If GHI was looking to promote anything as paranormal evidence (and that is the claim of some critics), then here is an example of something that a lot of groups would have been very excited about: the bed-curtain video. Dustin and Robb qualified that footage very nicely. It was notable for having happened only once, but there was nothing to suggest it had a paranormal origin. Yes, it’s clear that the client interpreted that as impressive “evidence”, but it was presented as a point of interest.

Of course, everyone is really going to be debating the “full spectrum” photo. I’ll repeat what I said before: I can clearly see what they are talking about in the photo, and I understand exactly why they feel it is potentially paranormal in origin. I thought they did a pretty good job of trying to debunk the photo by showing what a person walking in that space would look like on the 30-second exposure setting.

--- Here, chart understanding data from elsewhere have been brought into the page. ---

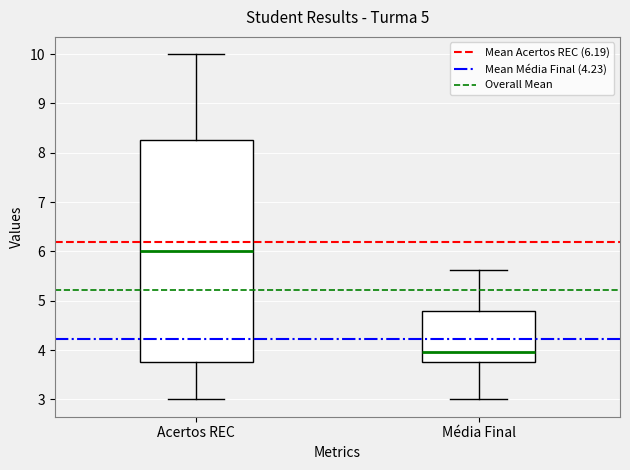

Reading left to right, transcribe this box plot: for each box, give where its median line is, the range the box spans, and where its two whiskers end, as read against the y-axis. The values are not printed on the chart, so give them approximately, as read against the axis.

Acertos REC: median 6.0, box 3.8 to 8.3, whiskers 3.0 to 10.0
Média Final: median 4.0, box 3.8 to 4.8, whiskers 3.0 to 5.6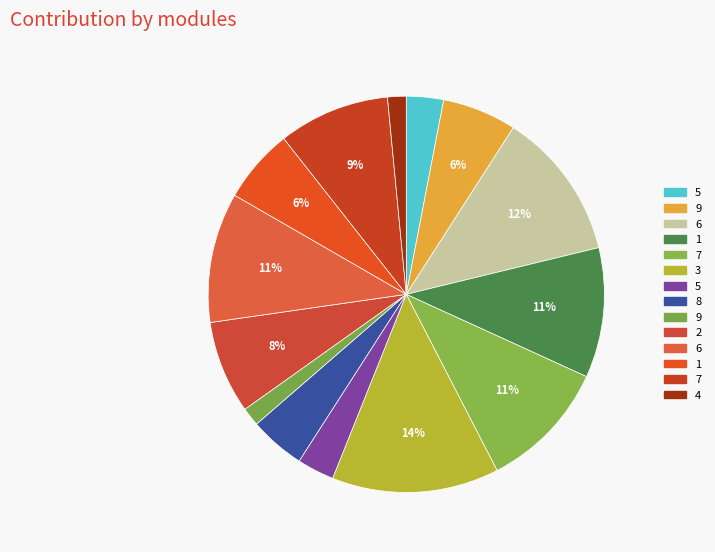

How many slices are in this pie chart?

14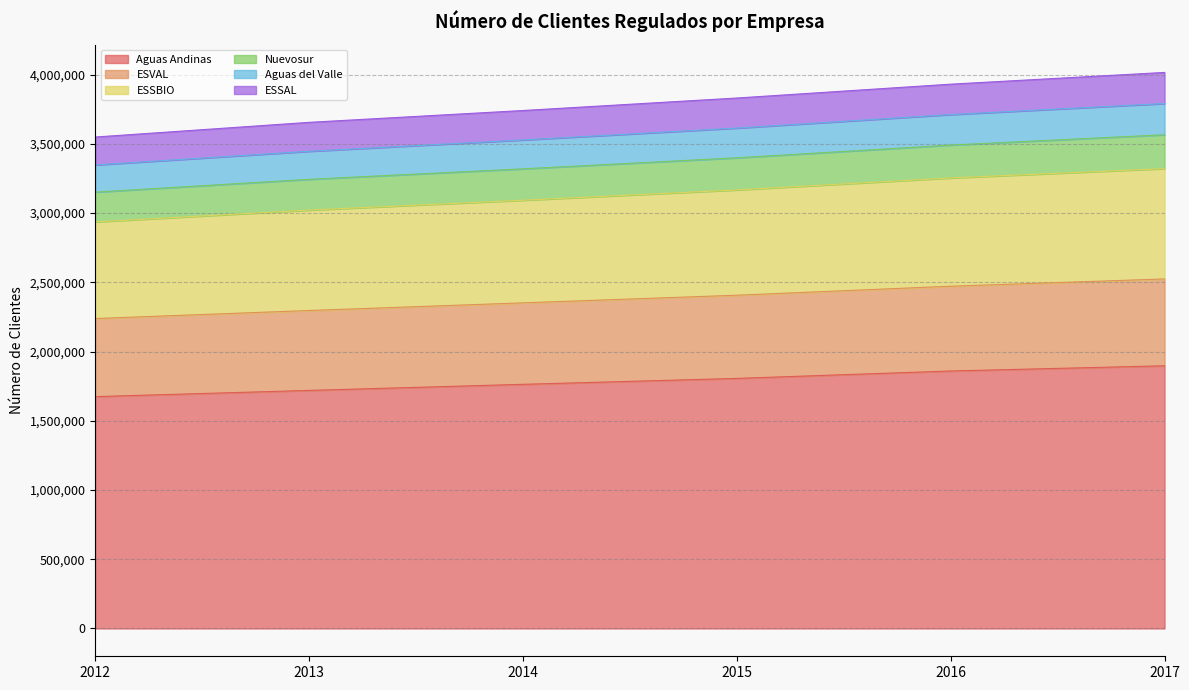

Does the chart have visible grid lines?

Yes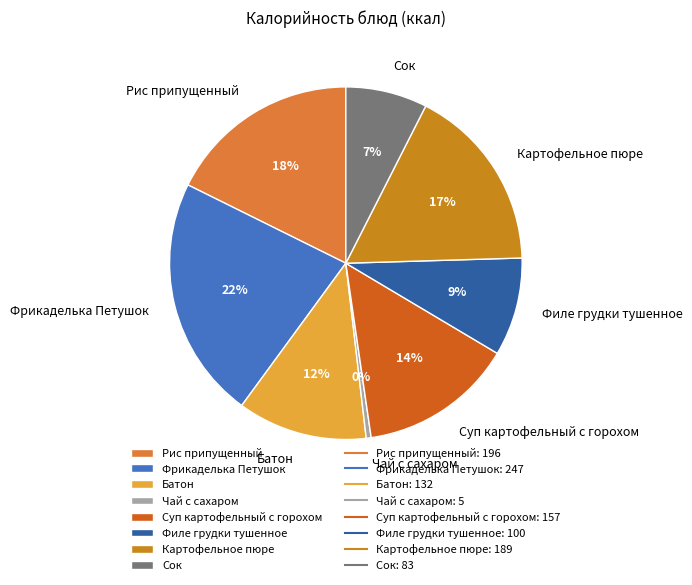

Count the number of slices in the pie.

8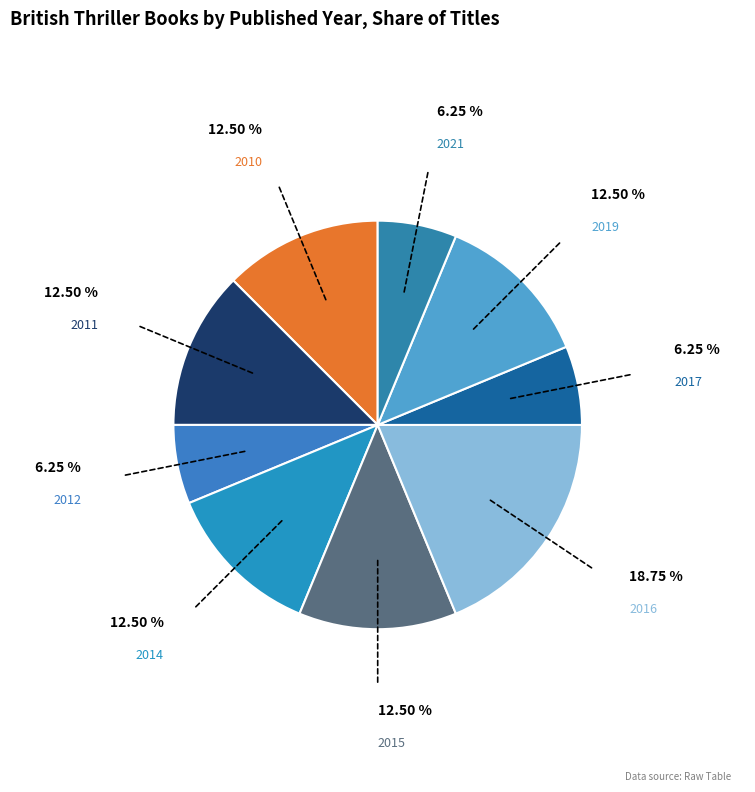

True or false: 2014 accounts for 4% of the total.

False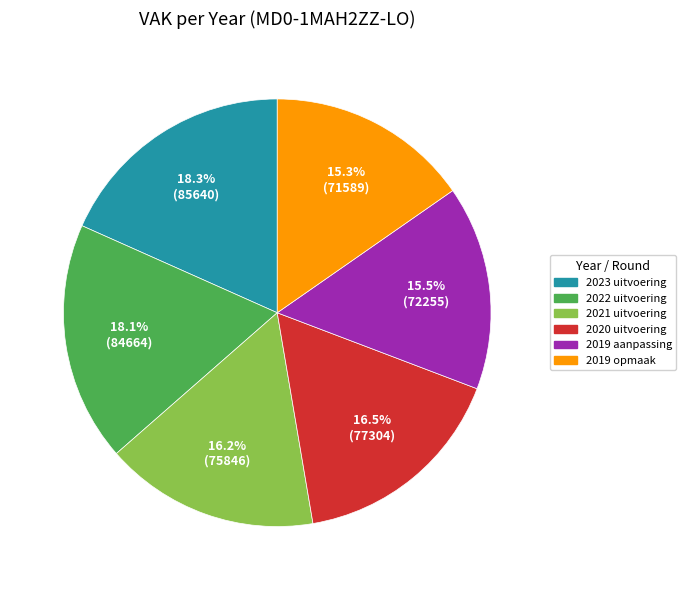

How many segments does this pie chart have?

6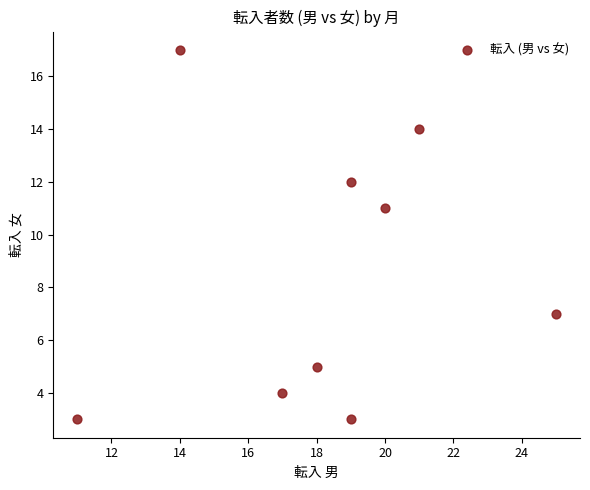

What Y value in the scatter plot is closest to 10?

11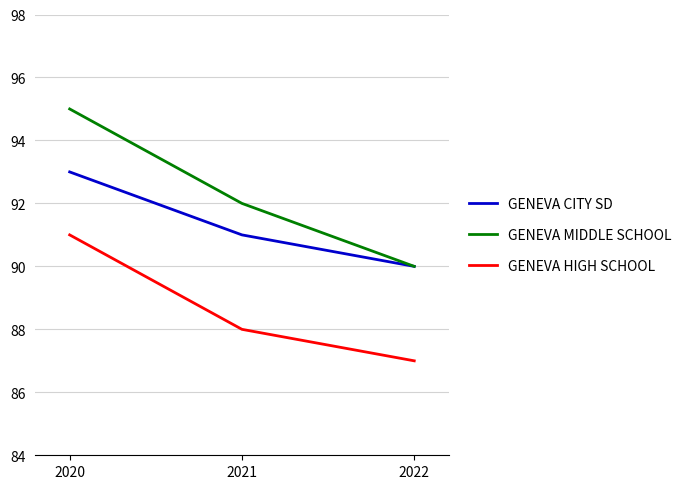

Reading right to left, extract all data points from this chart.

GENEVA CITY SD: 2022=90	2021=91	2020=93
GENEVA MIDDLE SCHOOL: 2022=90	2021=92	2020=95
GENEVA HIGH SCHOOL: 2022=87	2021=88	2020=91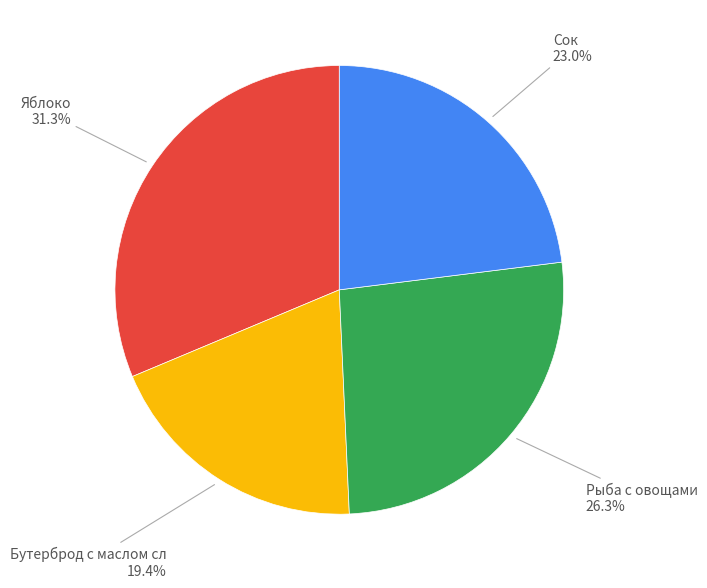

Is there any slice that represents more than half of the pie?

No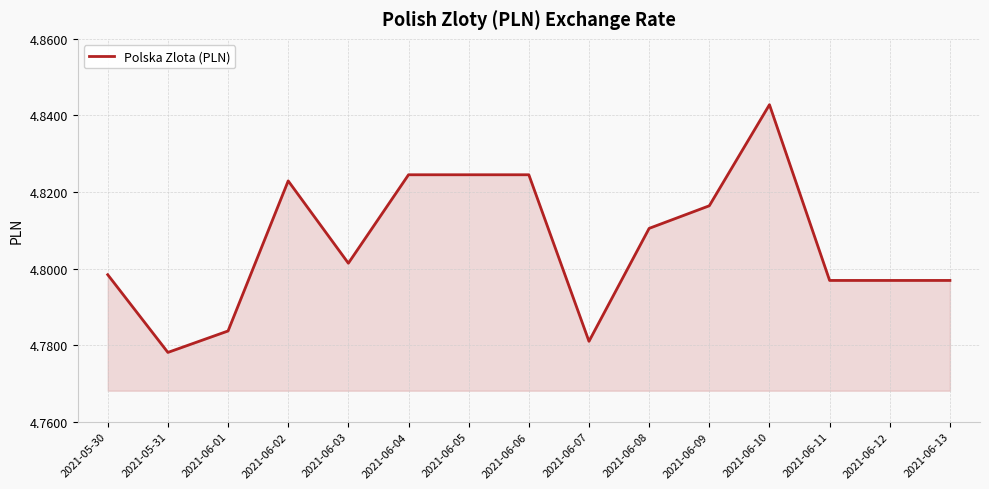

Is it true that the value at 2021-06-05 is 7.6?

False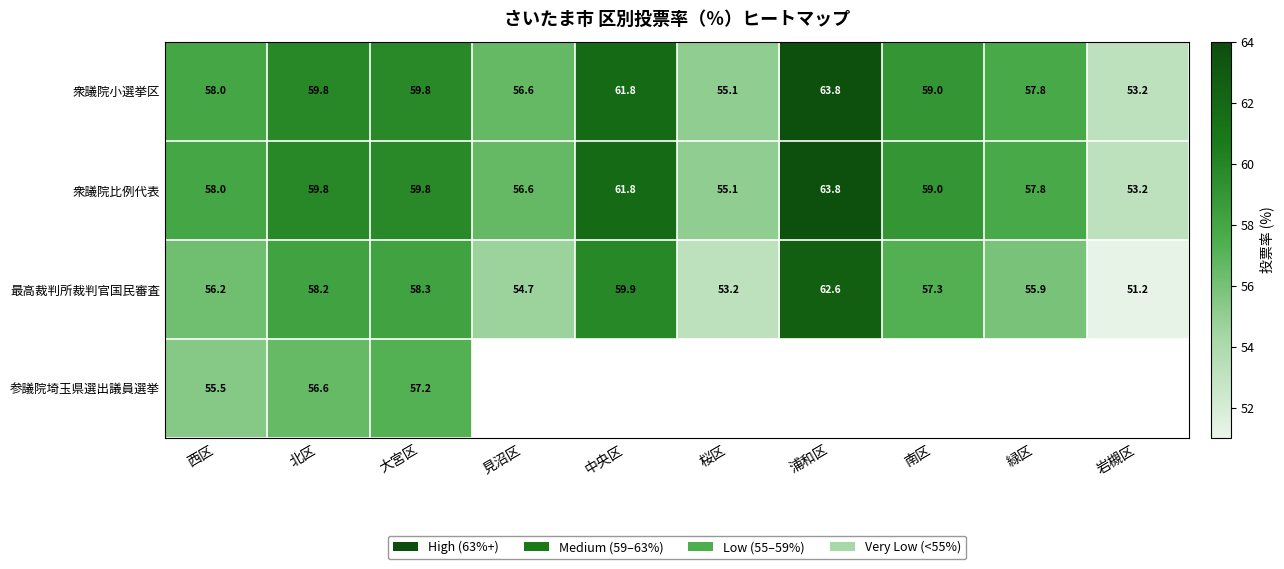

What is the sum of the 衆議院小選挙区 values at 中央区 and 浦和区?

125.6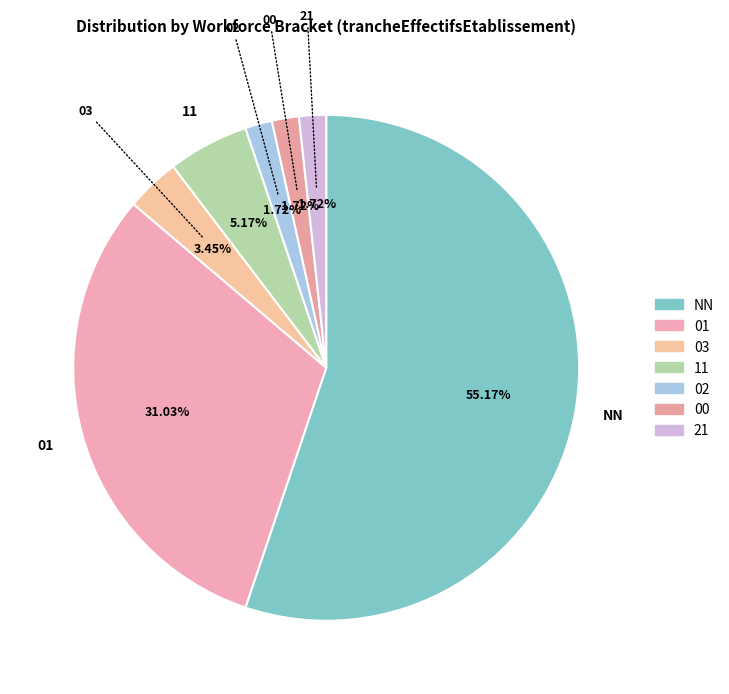

Which category has the biggest portion of the pie?

NN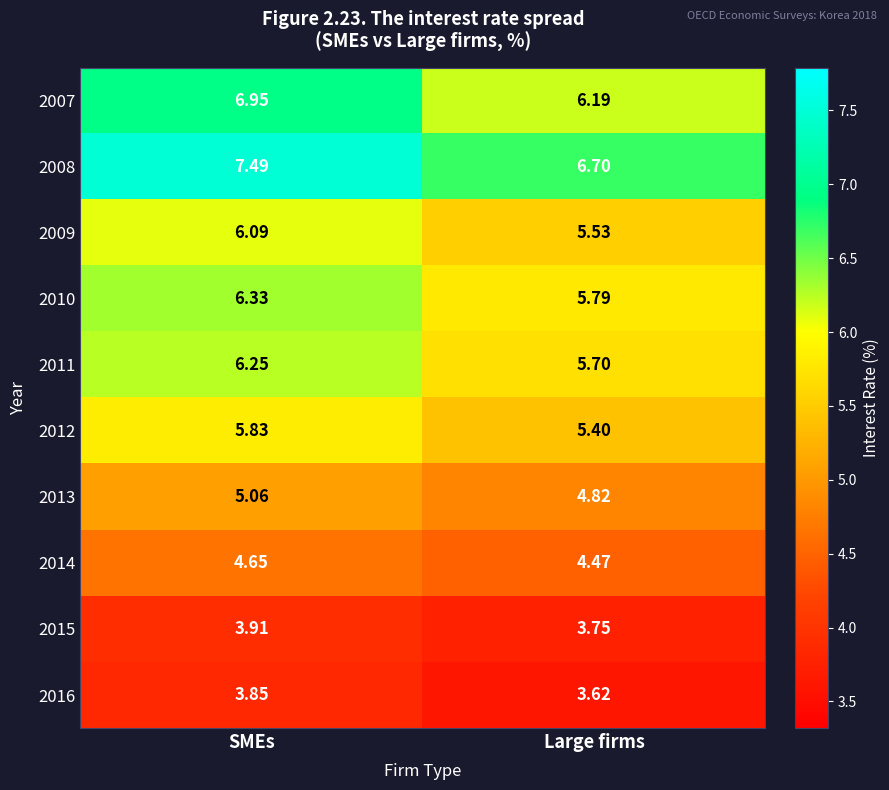

Is the value of 2011 at Large firms greater than the value of 2009 at SMEs?

No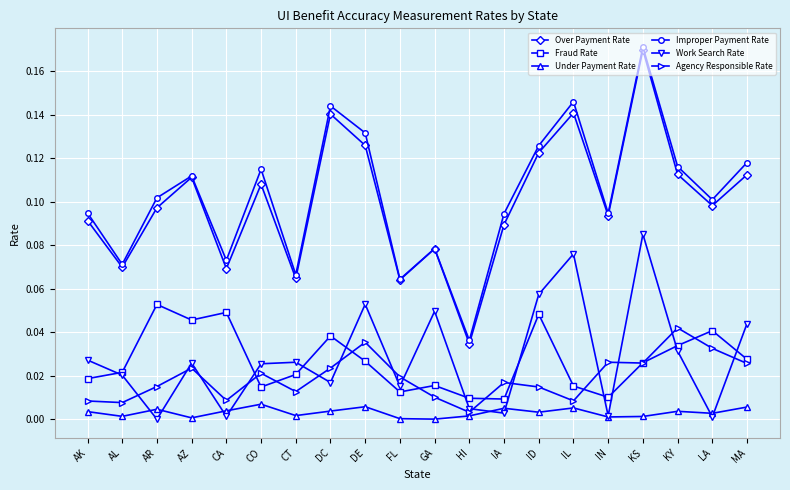

What are all the series names shown in the legend?

Over Payment Rate, Fraud Rate, Under Payment Rate, Improper Payment Rate, Work Search Rate, Agency Responsible Rate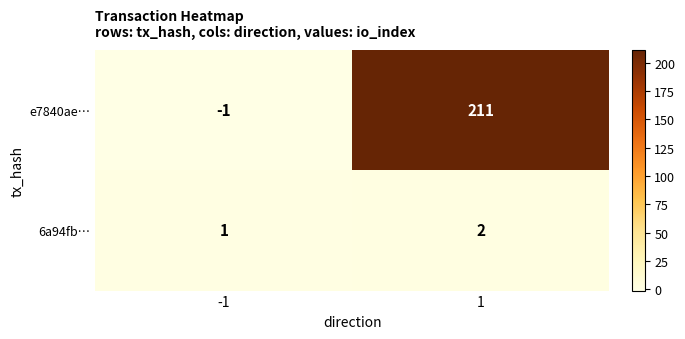

Reading left to right, extract all data points from this chart.

e7840ae…: -1=-1	1=211
6a94fb…: -1=1	1=2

I suppose it’s possible that someone could technically stand in that position for 30 seconds to produce that image, but given that Barry and Joe were looking right in that direction at the time, it would have been obvious that someone was standing there. And there’s always the possibility of pattern-recognition. And doubtless, some will claim that the photo is simply a fake. As for my own opinion, I agree with the majority of the stated GHI interpretation: there’s something in the photo, it looks like a figure, and taken as presented, it defies simple explanation.